**EXERCISE PROMPT:** Your output should be the line with "for...of 语句创建一个循环来迭代可迭代的对象。在 ES6" and all following lines of the data below, through the end, repeated exactly.

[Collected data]
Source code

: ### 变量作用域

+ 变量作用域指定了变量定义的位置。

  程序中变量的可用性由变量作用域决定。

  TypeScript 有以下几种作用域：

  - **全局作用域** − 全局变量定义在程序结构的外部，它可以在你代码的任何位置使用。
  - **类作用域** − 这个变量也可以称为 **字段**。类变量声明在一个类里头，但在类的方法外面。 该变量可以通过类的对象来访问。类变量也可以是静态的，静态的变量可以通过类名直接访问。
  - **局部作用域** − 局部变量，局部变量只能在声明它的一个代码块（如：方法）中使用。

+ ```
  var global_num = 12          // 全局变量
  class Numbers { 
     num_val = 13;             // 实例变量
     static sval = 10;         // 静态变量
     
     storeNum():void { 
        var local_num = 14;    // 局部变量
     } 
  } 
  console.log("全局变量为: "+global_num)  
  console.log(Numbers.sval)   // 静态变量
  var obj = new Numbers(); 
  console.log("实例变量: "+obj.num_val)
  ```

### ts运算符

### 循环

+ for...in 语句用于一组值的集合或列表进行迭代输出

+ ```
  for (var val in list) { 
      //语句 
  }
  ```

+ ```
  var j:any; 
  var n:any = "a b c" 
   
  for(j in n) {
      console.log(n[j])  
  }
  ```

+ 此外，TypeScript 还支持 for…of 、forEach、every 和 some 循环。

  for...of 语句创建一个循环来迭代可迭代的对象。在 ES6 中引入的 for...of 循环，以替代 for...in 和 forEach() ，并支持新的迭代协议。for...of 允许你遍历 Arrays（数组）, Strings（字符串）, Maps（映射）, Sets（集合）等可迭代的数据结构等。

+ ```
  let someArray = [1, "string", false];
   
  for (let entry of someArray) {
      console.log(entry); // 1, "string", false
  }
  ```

**WRITTEN RESPONSE:**
  for...of 语句创建一个循环来迭代可迭代的对象。在 ES6 中引入的 for...of 循环，以替代 for...in 和 forEach() ，并支持新的迭代协议。for...of 允许你遍历 Arrays（数组）, Strings（字符串）, Maps（映射）, Sets（集合）等可迭代的数据结构等。

+ ```
  let someArray = [1, "string", false];
   
  for (let entry of someArray) {
      console.log(entry); // 1, "string", false
  }
  ```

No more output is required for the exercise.